On 4th October I launched the Governments consultation document “Advancing Equality for Men and Women: Government proposals to introduce a public sector duty to promote gender equality”. (A catchy title if ever I heard one!). Much work has gone into developing these proposals, working closely with other government departments, the wider public sector and external stakeholders - especially the EOC - for which we are extremely grateful. 


We wanted to develop a pragmatic, proportionate duty which focuses on outcomes.  We also have to be realistic.  Current and future spending rounds are going to be tight, meaning that we all have to look at processes and procedures to see how they can effectively be mainstreamed, leading to positive outcomes.


Our proposals, in the consultation document, are centred round three main components:

Gender equality schemes.  Public authorities will be required to draw up and publish gender equality schemes.  This will enable them to review their activities and decide what action is required to promote equality of opportunity for men and women, and show how it will implement them.  This will be done in consultation with employees and stakeholders, followed by three-yearly reviews.  

Public authorities must have the freedom to prioritise and set their own targets.   We will be encouraging them to consider aligning them with wider equality priorities - reducing the pay gap for example.


The second component is equal pay arrangements.

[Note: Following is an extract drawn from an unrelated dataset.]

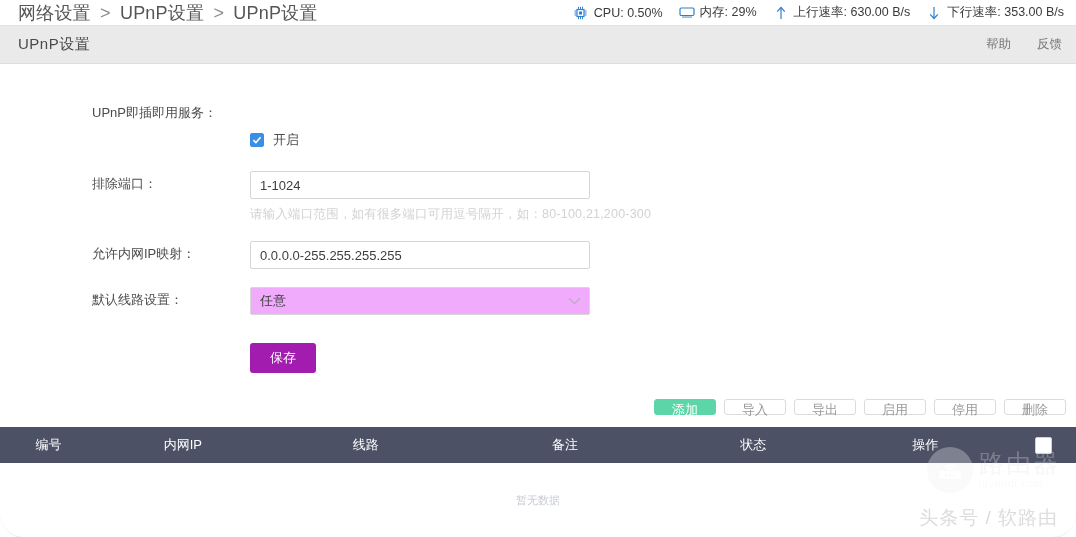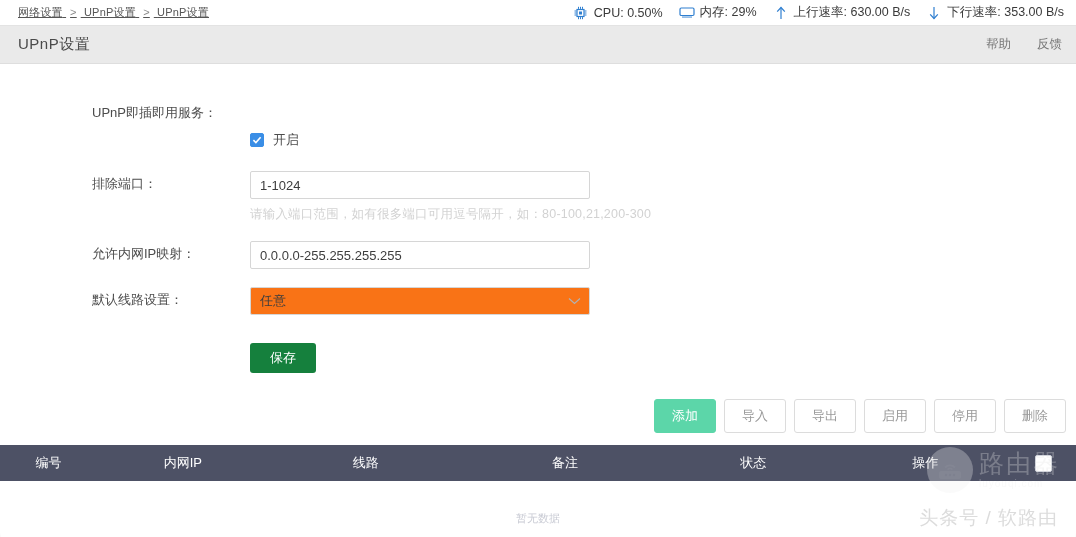"网络设置 > UPnP设置 > UPnP设置" .breadcrumb { font-size: 11px -> 18px; text-decoration: underline -> none }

This requires public authorities to develop and publish policy on their equal pay arrangements - including measures to ensure fair promotion and development opportunities.

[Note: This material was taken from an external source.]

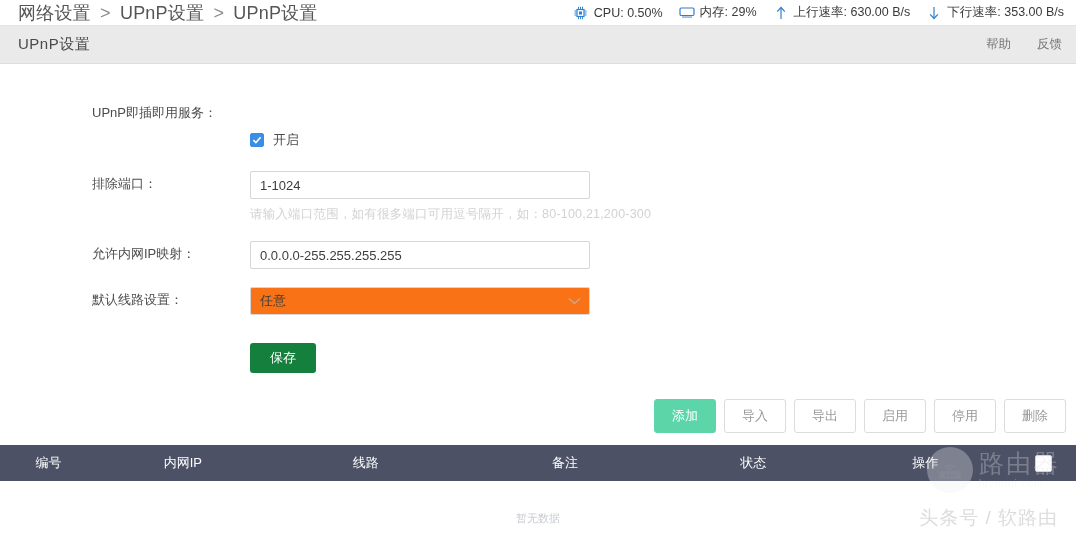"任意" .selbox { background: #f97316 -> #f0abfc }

Much is already being done in the public sector regarding equal pay. Public authorities have developed their own pay and grading systems - for example, NHS has the ‘Agenda for Change’ for non-medical staff.  We say to public authorities who are already taking action - ‘why not make accessible any existing information about your equal pay arrangements?’ 

Although public authorities should have the freedom to decide how best to meet these requirements, we believe that an effective policy should cover the following areas:

  • a commitment to the principle of equal pay between women and men.
  • arrangements for reviewing pay, perhaps including formal pay reviews.
  • a commitment to act on the result of the review.

The third component is impact assessments. Public authorities will be required to assess the impact on men and women of any new legislation and policies, and these must be published.  This will help re-enforce gender equality considerations in areas of public sector work.

We need to be pragmatic.  In the consultation document we have outlined the areas to be covered when conducting a full gender impact assessment. There may be instances where a public authority is unsure as to whether a full gender impact assessment has to be conducted.  We have suggested that public authorities could subject these to an initial screening on the impact they will have on women and men. This should be a straightforward exercise using existing data and the results should be published.

In applying the gender duty, public authorities will be establishing a culture change by:

  • Consulting with their employees and stakeholders.
  • being open, transparent and be accountable in whatever they do.
  • demonstrating commitment to gender equality.


Our goal is greater equality between the sexes.  It makes good sense for business, the economy and last and by no means least - society.


I know that you will have questions, perhaps prompted by the EOC’s briefing note. I also hope that you will send in your views to Ian Shaw/Barbara Lindsay at the Women and Equality Unit by 12 January.